The best movies are never easy to make and naturally, things were no different on the set of The [...]

The best movies are never easy to make and naturally, things were no different on the set of The Sound of Music — the beloved 1965 musical that won the Best Picture Academy Award. Members of the cast discussed those details in an exclusive from 2017 with Closer Weekly, admitting the filming became quite dark. With part of the film made on location in Salzburg, Austria, residents were initially unhappy with the idea of them shooting there.

"The town didn't want us there. They provided no cooperation whatsoever," Nicholas Hammond, who played Friedrich, said, adding that the local marionette theater did not even want their puppets used in "The Lonely Goatherd" scene. "They said, 'This is a classy operation we do here. We don't want them in some tacky Hollywood movie.' So the puppets we used had to be made," Hammond, now 67, recalled.

The weather was also terrible in Salzburg during the spring that year. "We had what was on record as the worst spring weather [Salzburg] had in 50 years," Hammond recalled. "It rained almost every single day. In an awful lot of the shots where it looks sunny, it wasn't at all. They had to blast a lot of huge arc lights to try to make it look like the sun was shining."

The experience was not all bad for everyone, though. Kym Karath, who played Gretl, the youngest of the Von Trapp children, said she enjoyed going to school with her co-stars. "Going to school with everyone was fun," Kym, now 59, told Closer Weekly. "Even though I was five and didn't have to go, I wanted to! I tagged along and they gave me stuff to do."

Karath was part of a scary moment during filming. When the Von Tapp children and Julie Andrews fell over in the boat scene, Karath did not immediately reach the surface. "It was 10 seconds before anybody realized there were only six kids in the boat, not seven," Hammond recalled. "All those crew guys went rushing into the lake and pulled Kym up and she promptly threw up all over Heather Menzies [who played Louisa von Trapp]!"

The bad weather also delayed filming, which can be a problem when you have multiple children experiencing growth spurts and losing teeth. Debbie Turner, who played Marta, said she lost four bottom teeth, so she needed to wear fake teeth to match earlier scenes. Hammond had a growth spurt during production, requiring a new costume.

One of the most difficult scenes in the film to shoot comes right when Andrews sings the title song. "A giant helicopter came at me sideways with a very brave cameraman hanging out [its] side," Andrews said of filming the legendary scene. "Every time he went around me, the downdraft from the jets would fling me down into the grass."

Getting Christopher Plummer to play Captain Von Trapp was no easy task. The actor famously did not want to play the part, but he eventually agreed and got on well with Andrews during production.

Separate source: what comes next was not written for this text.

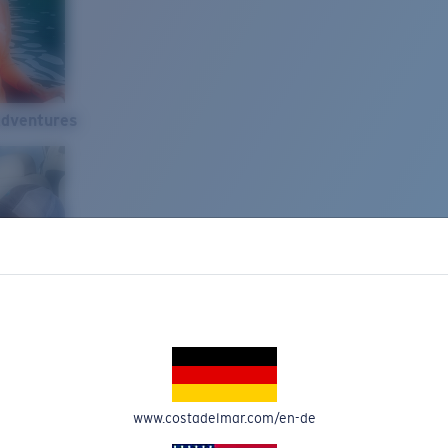
Adventures
www.costadelmar.com/en-de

The Sound of Music is still one of the top-grossing movies of all time and effectively kept 20th Century Fox from closing for good after pouring millions into making Cleopatra. The film won five Oscars, including two more for West Side Story co-director Robert Wise. It also created an off-set family since the children spent so much time together.

"We feel very fortunate," Hammond told Closer Weekly. "All of us feel blessed that we were able to be in something that's given so much pleasure and has had such a positive effect on so many lives."